EXERCISE DESCRIPTION – Produce a word-for-word copy of the listing below without its pictures.

RECORD SET –
++++++++++++++++++++

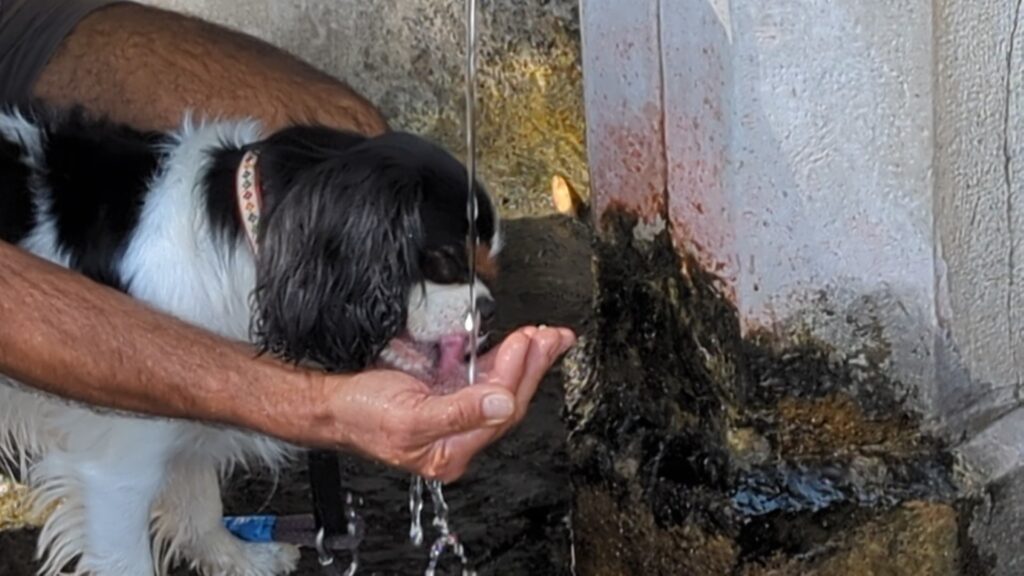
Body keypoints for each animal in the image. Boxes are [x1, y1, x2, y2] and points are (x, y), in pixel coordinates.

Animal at [0, 104, 499, 573]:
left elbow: (200, 501)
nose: (487, 312)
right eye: (447, 260)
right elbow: (129, 557)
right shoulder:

++++++++++++++++++++

TASK ANSWER –
Body keypoints for each animal in the image. Boxes are [x1, y1, x2, y2] and points are (x, y), in pixel coordinates.

Animal at [0, 104, 499, 573]:
left elbow: (200, 501)
nose: (487, 312)
right eye: (447, 260)
right elbow: (129, 557)
right shoulder:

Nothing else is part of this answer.